I only have a 4 gallon kettle. Can I just steep in the 2.5 gallons, then add more tap water to fill it up to 4 gallons, and then heat it up for the boil? Then add more water when in the carboy?


  • Can you post your grain weight, as it's absorbtion plays a big roll in volume. Also he said to "steep" but specified a volume, so that eludes to a mash. It there extract involved or All Grain? Commented Aug 12, 2016 at 13:42
  • 6 lbs of grain, plus some dry malt extract. This is like a partial mash, brew in a bag hybrid. I will probably opt for a bigger kettle to be able to do a full boil.
    – mstrom
    Commented Aug 12, 2016 at 15:26

2 Answers 2


I am not an expert, but I am also a BIABer and a I work with a small kettle (about 19 liters). So I am always trying to retrieve as much wort as I can with the limitations of my equipment.

Something that I recently learn adapting recipes to my equipment, is that yes is possible to make a more concentrate wort that fits size of my/your kettle, and after that dilute it as required in the fermentor.

However... You must be carefull with two points:

  • Obtaining sugar from grains depends on the quantity of water you use in the mash. That means, if you mash with less water than the specified in the recipe you will need more grain to obtain the required quantity. Though this point does not apply to you, as you are only steeping and not mashing ;)
  • On the other hand, at the moment of boil, you should be care about the hops additions. As the wort is more concentrated, extraction of oils and AA from hops is not the same, so you must increase hops quantity a bit also in order to retrieve same IBUS as the original recipe


This is the theory, not sure about the how noticeable will be hop propportions in your case, (also depends on the beer style, though).

In your possition, I will go to boilling 4 gallons as proposed, and I would add a little bit more hops than required.

That a little bit, is a tricky question. Maybe if you provide more info about the recipe and hops additions someone could give you more detail, or you could also try for yourself to calculate it with some software/tool.

I would recomend you reading following thread. It is about a concrete tool BIABacus, but I believe it will help you explaining the dilutions.

How much beer can I get from my kettle?


Ok here's what you want to do.

Do the steep as instructed. When you remove the grains just before 170°F, sqeeze the bag the best you can to get as much wort as possible, silicone bbq mits help. Now at 1.75 gallons after grain absorption

Then top off to your kettle capacity with water, add DME, mix well and continue with boil without a lid on. Now at 4 gallons.

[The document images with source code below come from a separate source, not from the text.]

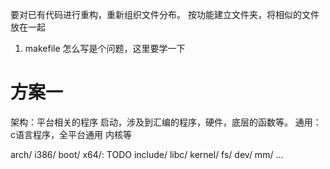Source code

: 要对已有代码进行重构，重新组织文件分布。
按功能建立文件夹，将相似的文件放在一起
1. makefile 怎么写是个问题，这里要学一下
# 方案一
架构：平台相关的程序
    启动，涉及到汇编的程序，硬件，底层的函数等。
通用：c语言程序，全平台通用
    内核等
    
    
    
arch/
    i386/
        boot/
    x64/: TODO
include/
    libc/
kernel/
    fs/
    dev/
    mm/
    ...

After a 60 min boil you will lose about 1 gallon. Now at 3 gallons. Top off again, now back to 4 gallons and wort has a head start on the chilling. Chill this wort and add to fermentor.

Boil more water and chill to top off your fermentor with. Now at 5 gallons in the fermentor.

This whole process is a partial boil method. Your grains are most likely only crystal malts for color / flavor and don't need a mash, only steeping.

Recipe needs to be designed for a 5 gallon batch though, if it's designed for less you will just get watered down wort and a lower ABV beer.